• **EXERCISE OBJECTIVE**: Drop the pictures from the entries below, then reproduce the rest exactly.
*** Begin section ***
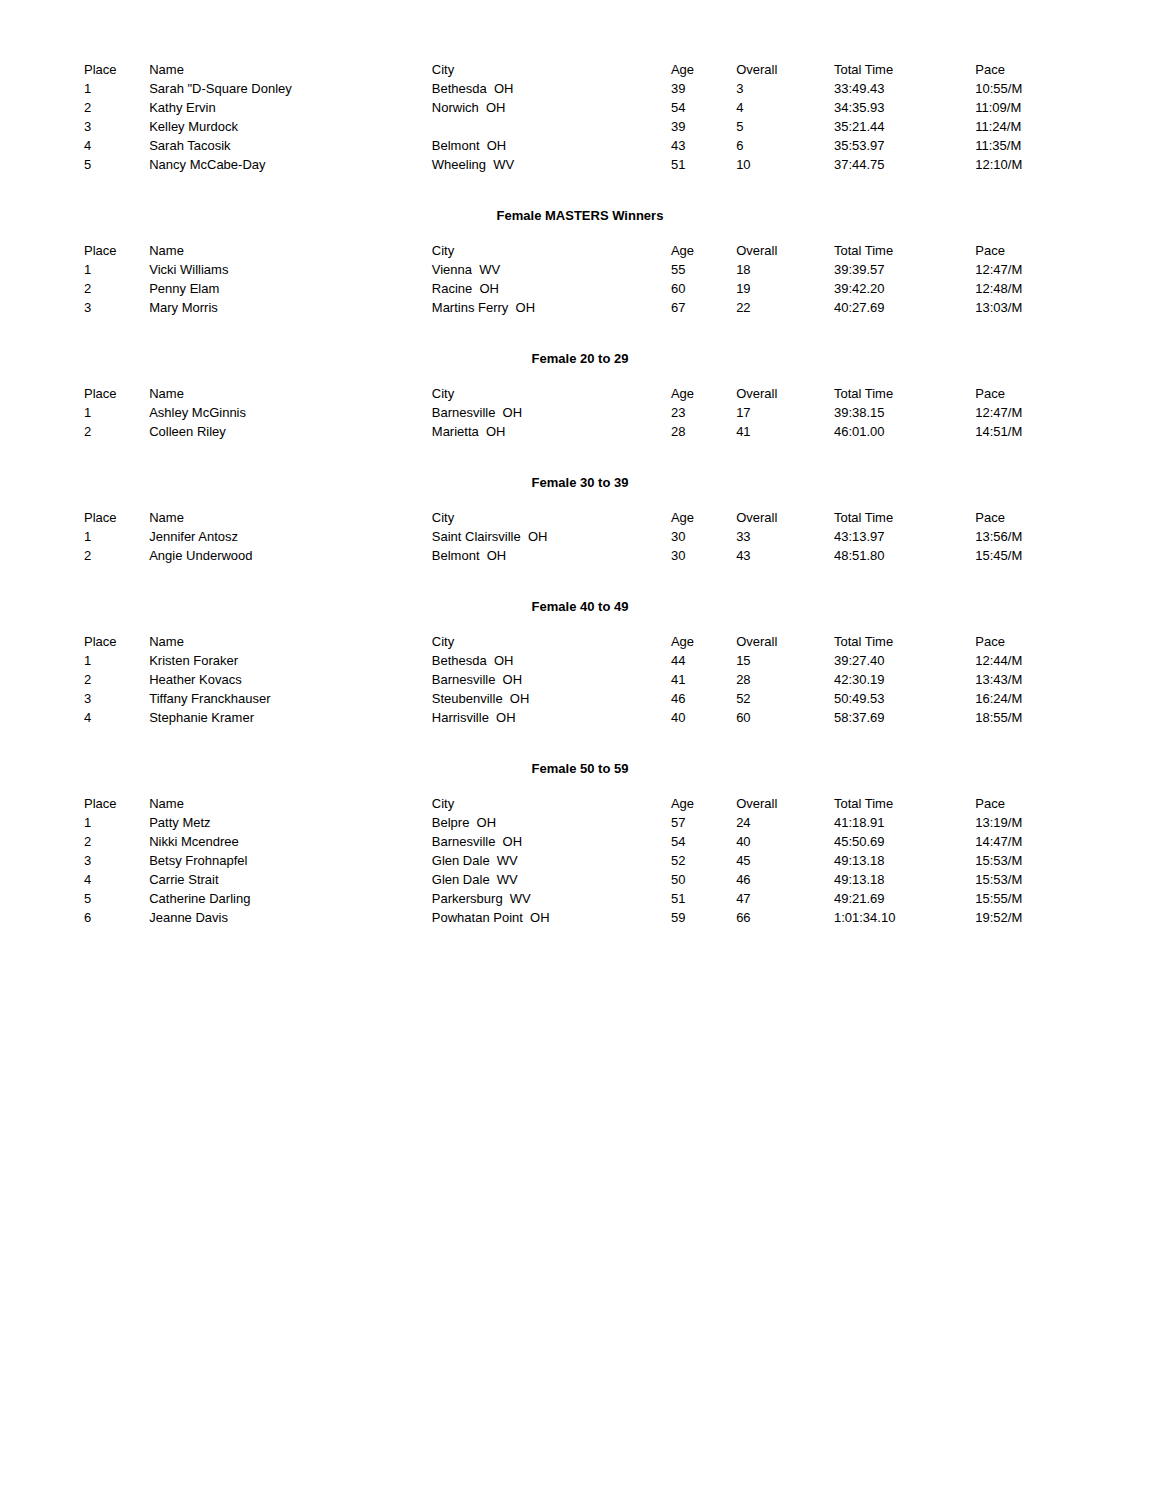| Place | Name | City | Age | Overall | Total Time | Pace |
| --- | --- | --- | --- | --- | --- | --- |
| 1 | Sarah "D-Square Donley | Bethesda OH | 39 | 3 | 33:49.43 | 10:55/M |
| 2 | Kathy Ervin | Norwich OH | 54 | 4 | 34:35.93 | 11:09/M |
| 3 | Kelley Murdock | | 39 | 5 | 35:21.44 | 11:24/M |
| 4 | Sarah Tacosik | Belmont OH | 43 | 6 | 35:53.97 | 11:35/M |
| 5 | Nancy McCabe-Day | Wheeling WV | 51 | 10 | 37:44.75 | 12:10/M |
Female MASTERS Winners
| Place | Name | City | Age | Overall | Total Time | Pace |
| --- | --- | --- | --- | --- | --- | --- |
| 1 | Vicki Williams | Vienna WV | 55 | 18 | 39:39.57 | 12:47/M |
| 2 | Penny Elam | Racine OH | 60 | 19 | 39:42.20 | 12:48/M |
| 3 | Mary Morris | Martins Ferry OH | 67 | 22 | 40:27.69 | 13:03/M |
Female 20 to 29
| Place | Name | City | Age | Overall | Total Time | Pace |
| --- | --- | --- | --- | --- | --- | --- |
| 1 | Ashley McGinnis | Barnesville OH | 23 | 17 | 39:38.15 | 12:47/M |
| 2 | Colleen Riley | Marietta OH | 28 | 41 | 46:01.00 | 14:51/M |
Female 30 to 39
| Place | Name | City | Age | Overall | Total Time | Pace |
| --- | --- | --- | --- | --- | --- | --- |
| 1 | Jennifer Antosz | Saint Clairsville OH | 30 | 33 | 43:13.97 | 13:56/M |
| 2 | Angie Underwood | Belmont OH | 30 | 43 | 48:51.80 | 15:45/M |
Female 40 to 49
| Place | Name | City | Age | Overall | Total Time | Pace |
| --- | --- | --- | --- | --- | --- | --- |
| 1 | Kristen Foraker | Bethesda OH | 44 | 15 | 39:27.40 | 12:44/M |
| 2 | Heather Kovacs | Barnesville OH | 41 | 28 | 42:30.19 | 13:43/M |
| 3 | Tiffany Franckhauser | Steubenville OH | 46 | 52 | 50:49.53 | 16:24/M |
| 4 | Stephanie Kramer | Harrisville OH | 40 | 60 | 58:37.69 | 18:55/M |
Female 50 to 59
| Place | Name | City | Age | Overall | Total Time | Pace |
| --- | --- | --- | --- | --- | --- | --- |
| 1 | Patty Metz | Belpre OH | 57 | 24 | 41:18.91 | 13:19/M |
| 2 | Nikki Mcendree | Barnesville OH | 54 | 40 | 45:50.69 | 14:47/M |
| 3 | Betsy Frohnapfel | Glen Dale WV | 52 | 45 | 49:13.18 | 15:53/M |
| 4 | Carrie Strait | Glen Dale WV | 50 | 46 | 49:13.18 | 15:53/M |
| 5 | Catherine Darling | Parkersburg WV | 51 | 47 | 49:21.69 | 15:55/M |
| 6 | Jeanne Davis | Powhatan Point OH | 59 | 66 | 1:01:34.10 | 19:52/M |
*** End section ***
• **EXPECTED ANSWER**:
| Place | Name | City | Age | Overall | Total Time | Pace |
| --- | --- | --- | --- | --- | --- | --- |
| 1 | Sarah "D-Square Donley | Bethesda OH | 39 | 3 | 33:49.43 | 10:55/M |
| 2 | Kathy Ervin | Norwich OH | 54 | 4 | 34:35.93 | 11:09/M |
| 3 | Kelley Murdock | | 39 | 5 | 35:21.44 | 11:24/M |
| 4 | Sarah Tacosik | Belmont OH | 43 | 6 | 35:53.97 | 11:35/M |
| 5 | Nancy McCabe-Day | Wheeling WV | 51 | 10 | 37:44.75 | 12:10/M |
Female MASTERS Winners
| Place | Name | City | Age | Overall | Total Time | Pace |
| --- | --- | --- | --- | --- | --- | --- |
| 1 | Vicki Williams | Vienna WV | 55 | 18 | 39:39.57 | 12:47/M |
| 2 | Penny Elam | Racine OH | 60 | 19 | 39:42.20 | 12:48/M |
| 3 | Mary Morris | Martins Ferry OH | 67 | 22 | 40:27.69 | 13:03/M |
Female 20 to 29
| Place | Name | City | Age | Overall | Total Time | Pace |
| --- | --- | --- | --- | --- | --- | --- |
| 1 | Ashley McGinnis | Barnesville OH | 23 | 17 | 39:38.15 | 12:47/M |
| 2 | Colleen Riley | Marietta OH | 28 | 41 | 46:01.00 | 14:51/M |
Female 30 to 39
| Place | Name | City | Age | Overall | Total Time | Pace |
| --- | --- | --- | --- | --- | --- | --- |
| 1 | Jennifer Antosz | Saint Clairsville OH | 30 | 33 | 43:13.97 | 13:56/M |
| 2 | Angie Underwood | Belmont OH | 30 | 43 | 48:51.80 | 15:45/M |
Female 40 to 49
| Place | Name | City | Age | Overall | Total Time | Pace |
| --- | --- | --- | --- | --- | --- | --- |
| 1 | Kristen Foraker | Bethesda OH | 44 | 15 | 39:27.40 | 12:44/M |
| 2 | Heather Kovacs | Barnesville OH | 41 | 28 | 42:30.19 | 13:43/M |
| 3 | Tiffany Franckhauser | Steubenville OH | 46 | 52 | 50:49.53 | 16:24/M |
| 4 | Stephanie Kramer | Harrisville OH | 40 | 60 | 58:37.69 | 18:55/M |
Female 50 to 59
| Place | Name | City | Age | Overall | Total Time | Pace |
| --- | --- | --- | --- | --- | --- | --- |
| 1 | Patty Metz | Belpre OH | 57 | 24 | 41:18.91 | 13:19/M |
| 2 | Nikki Mcendree | Barnesville OH | 54 | 40 | 45:50.69 | 14:47/M |
| 3 | Betsy Frohnapfel | Glen Dale WV | 52 | 45 | 49:13.18 | 15:53/M |
| 4 | Carrie Strait | Glen Dale WV | 50 | 46 | 49:13.18 | 15:53/M |
| 5 | Catherine Darling | Parkersburg WV | 51 | 47 | 49:21.69 | 15:55/M |
| 6 | Jeanne Davis | Powhatan Point OH | 59 | 66 | 1:01:34.10 | 19:52/M |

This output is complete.